Why target the parts facilities?

Staging walkouts at the GM and Stellantis parts distribution centers is aimed at making it harder for the companies to repair cars at their dealerships, Fain said.

"In selecting the parts distribution centers, the UAW creates a scenario where manufacturing disruptions will be more difficult to predict or manage, and could be widespread," Joe Langley, associate director of North American production forecasting at S&P Global Mobility, said in an email. "A vehicle has thousands of parts, and if one is missing it cannot be completed." 

Lynne Vincent, a business management professor at Syracuse University, said the UAW's "selective striking" strategy is aimed at maximizing the worker' leverage while keeping the automakers off balance.

"It gives them the power of surprise so the Big Three cannot fully strategize and create their own counter tactic," said Vincent, an expert on the psychological impacts of strikes. 

The UAW's so-called stand-up strike — a rhetorical nod to the "sit-down" strike by GM workers in Flint, Michigan, in the 1930s — kicked off on September 15 when Ford, GM and Stellantis workers in Michigan, Missouri and Ohio walked off the job after negotiations between the automakers and the UAW failed to yield a new labor agreement

Plymouth, Hudson UAW employees to go on strike 02:02

The automakers responded by announcing temporary layoffs at some factories, beginning with Ford Motor which had temporarily laid off 600 non-striking workers at its assembly plant in Wayne, Michigan, on September 15, only hours after employees at the facility had walked off the job.

Stellantis announced this week it was temporarily laying off 68 workers at a plant outside Toledo because of the ongoing strike, with more layoffs expected at its transmission plant in Kokomo, Indiana.
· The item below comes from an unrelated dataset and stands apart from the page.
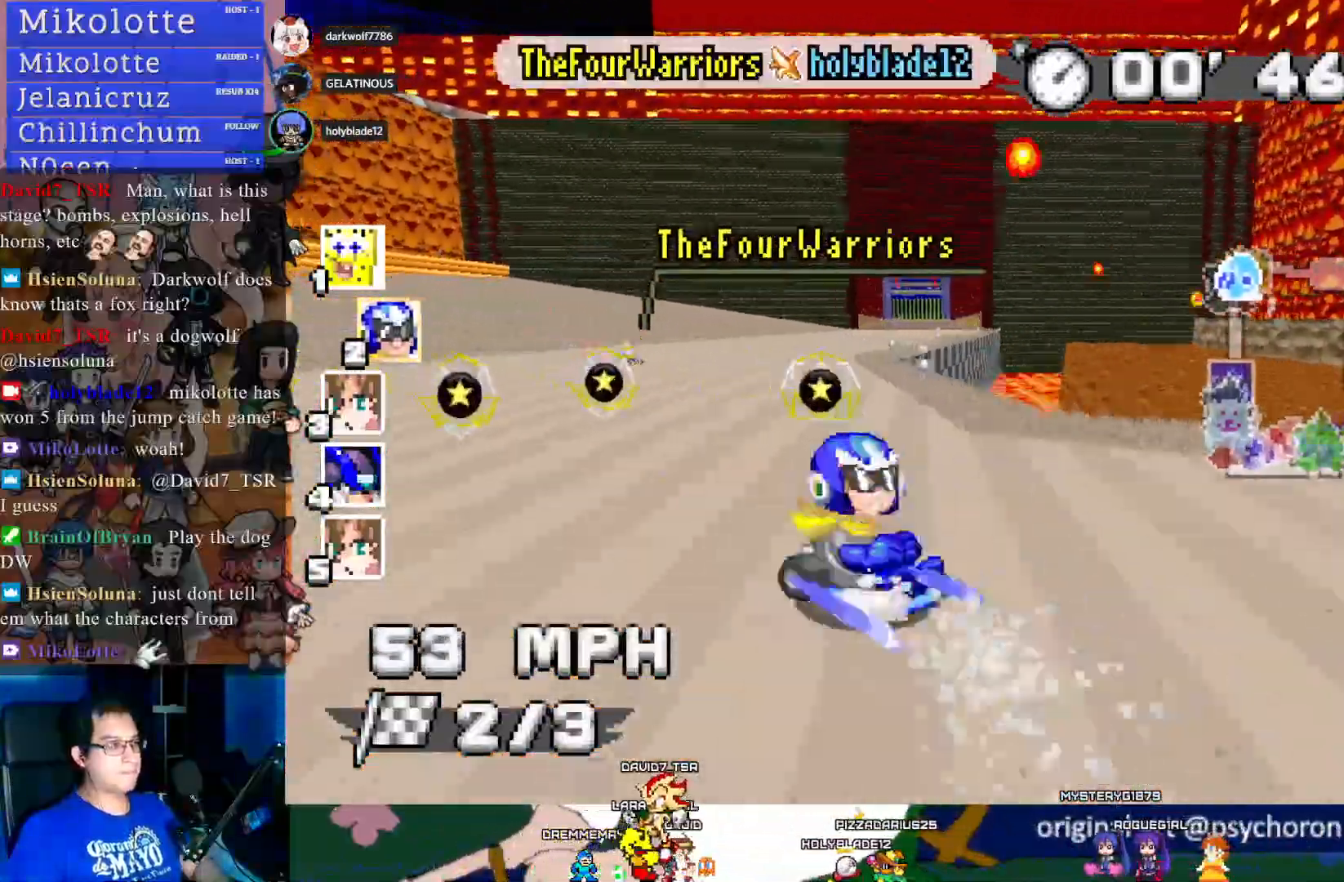
{"buttons": ["CROSS"], "left_stick": "center", "right_stick": "center", "events": [[83, "left_stick", "center"]]}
GM said it will lay off 2,000 workers at its plant in Kansas City, Kansas, because there's no work for them since they depend on parts from the Wentzville facility.

Workers from those plants, as well as those walking off from the 38 distribution sites added Friday, will be paid through the UAW's $825 million strike fund.

Here are the GM and Stellantis parts distribution facilities where workers are set to strike.

General Motors

  • Pontiac Redistribution (Pontiac, Michigan)
  • Willow Run Redistribution (Belleville, Michigan)
  • Ypsilanti Processing Center (Ypsilanti, Michigan)
  • Davidson Road Processing Center (Burton, Michigan)
  • Flint Processing Center (Swartz Creek, Michigan)
  • Lansing Redistribution (Lansing, Michigan)
  • Cincinnati Parts Distribution (Westchester, Ohio)
  • Denver Parts Distribution (Aurora, Colorado)
  • Hudson Parts Distribution (Hudson, Wisconsin)
  • Chicago Parts Distribution (Bolingbrook, Illinois)
  • Reno Parts Distribution Center (Reno, Nevada)
  • Rancho Cucamonga Parts Distribution (Rancho Cucamonga, California)
  • Fort Worth Parts Distribution (Roanoke, Texas)
  • Martinsburg Parts Distribution (Martinsburg, West Virginia)
  • Jackson Parts Distribution (Brandon, Mississippi)
  • Charlotte Parts Distribution (Charlotte, North Carolina)
  • Memphis AC Delco Parts Distribution (Memphis, Tennessee)
  • Philadelphia Parts Distribution (Langhorne, Pennsylvania) 

Stellantis 

  • Marysville (Marysville, Michigan)
  • Centerline Packaging (Center Line, Michigan)
  • Centerline Warehouse (Center Line, Michigan)
  • Sherwood (Warren, Michigan)
  • Warren Parts (Warren, Michigan)
  • Quality Engineering Center (Auburn Hills, Michigan)
  • Romulus (Romulus, Michigan)
  • Cleveland (Streetsboro, Ohio)
  • Milwaukee (Milwaukee, Wisconsin)
  • Minneapolis (Plymouth, Minnesota)
  • Denver (Commerce City, Colorado)
  • Chicago (Naperville, Illinois)
  • Los Angeles (Ontario, California)
  • Portland (Beaverton, Oregon)
  • Atlanta (Morrow, Georgia)
  • Winchester (Winchester, Virginia)
  • Orlando (Orlando, Florida)
  • Dallas (Carrollton, Texas)
  • New York (Tappan, New York)
  • Boston (Mansfield, Massachusetts)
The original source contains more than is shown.